Der Totentanz der Ananas

■ Chungking Express: Wong Kar-wais wunderbares Kino aus dem Zwischenreich des Zufalls und des Wartens im 3001

Die Seife macht dem Polizisten Nr. 663 Sorgen. „Du mußt nur Vertrauen haben“, tröstet er das melancholische Utensil, damit es sein sicheres Verschwinden etwas leichter nehmen kann. Dann bügelt er sein Hemd, weil es „etwas Wärme“braucht. Eine Fast-Food-Verkäuferin träumt sich nach Kalifornien, verliebt sich auf dem Weg dorthin in 663 und sorgt dafür, daß ihm niemals die Seife ausgeht.

Eine Frau mit blonder Perücke entführt kleine Kinder, erschießt unzuverlässige Drogenkuriere und erledigt beides so gleichgültig, als rücke sie nur ihre Sonnenbrille zurecht. Die trägt sie immer, auch nachts, denn schließlich kann man nicht wissen, „wann es regnet und wann die Sonne scheint“. Ein Polizist mit der Dienstnummer 223 trauert um eine Verflossene mit ausgiebiger Ananasleidenschaft. Seit der Trennung hortet er Fruchtkonserven mit dem Verfallsdatum seiner Liebe. Im Gewühl sieht er die blonde Frau, er lauert ihr auf, sie flieht, sie treffen aufeinander. „Mögen Sie Ananas?“

In Wong Kar-wais viertem Film Chungking Express von 1996, der als erster seiner Filme in deutschen Kinos lief und jetzt wieder im 3001 zu sehen ist, wird ganz Hongkong zu einem unübersichtlichen Wartesaal, vor dessen speckigen Kachelwänden sich tragikomische Geschichten entspannen. Eine Handkamera flattert mal aufgeregt wie eine Gesellschaftsreporterin, mal wie eine schüchterne Dokumentaristin durch das Gewühl der Passanten. Auf der Tonspur zischendes Fritierfett, Zugansagen, Schlager, abgerissene Telefongespräche. Für den Regisseur ist „das Ganze wie ein Musical aus den Sixties. Die Gefühle sind unschuldig und simpel: glücklich oder kreuzunglücklich.“Diese aufs Nötigste abgespeckten Befindlichkeiten brachte der ehemalige Grafikstudent „schnell mal beim Frühstück“auf's Papier.
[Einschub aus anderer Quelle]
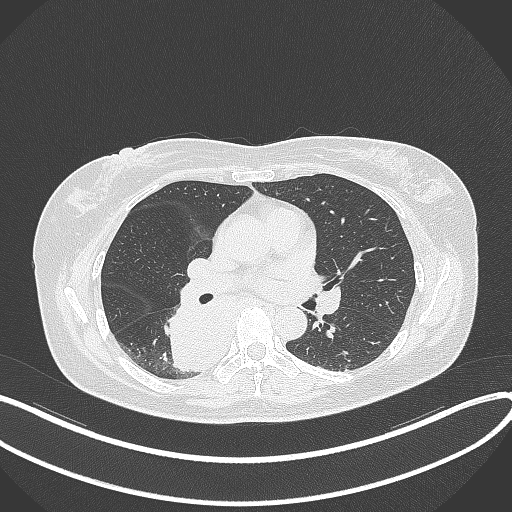
Chest CT, one axial slice; slice 198 of 331 in the series (ordered by position); reconstruction kernel B70f; 120 kVp; lung window (W 1500 / L -600 HU); 512 × 512 image matrix. Female patient, age 54 years. From the clinical record (not read from this slice): clinical TNM (as recorded): T4 N0 M0.
Outlined on this slice (bounding box drawn by a radiologist):
- lung tumour (recorded histology: adenocarcinoma): box from (x=165, y=306) to (x=231, y=372) px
Nachts wurde gedreht. Ohne großes Budget, ohne vollständiges Skript, ohne Genehmigung. „Wir arbeiteten wie die Diebe, nahmen uns einfach alles, was wir brauchten.“

Für aufwendige Ausleuchtung und Kamerafahrten war keine Zeit, und die provisorischen, nervösen Bilder blieben zunächst eine rein pragmatische Angelegenheit. „In Hongkong hielt man mich für verrückt. Dort macht man keine Filme wie diese.“Dort macht man Komödien und Actionfilme, Bilderstürme vom Laufband einer geölten Produktionsmaschinerie, die angesichts eines sich bald verändernden Filmmarktes in blanke Verwertungshysterie zu fallen scheint.

Bis zum Verfallsdatum dieses Kinos am 31. Dezember gilt es noch einmal rasch zuzugreifen, bei dem Kino der Schwertkämpfer und Karatevirtuosen, der Amazonenheere und Märchenprinzessinnen. Seit acht Jahren bedient sich Wong Kar-wai bei Samuraiehren und Killerdünkeln (As Tears go by), Kung-Fu-Orgien (Ashes of Time), Mythennostalgie (Days of Being Wild) oder Mafia-Eastern (Fallen Angels). Seine Arbeiten haben eine Art Interims-Kino installiert, das ein Hongkong-Lebensgefühl widerspiegelt fern aller Geschäftigkeit und Konsumfreuden. Statt dessen Nouvelle Vague in den Köpfen und Totentänze in der Seele. Imbiß und Waschraum, das muß reichen für eine Begegnung, eine Liebe, eine Trennung.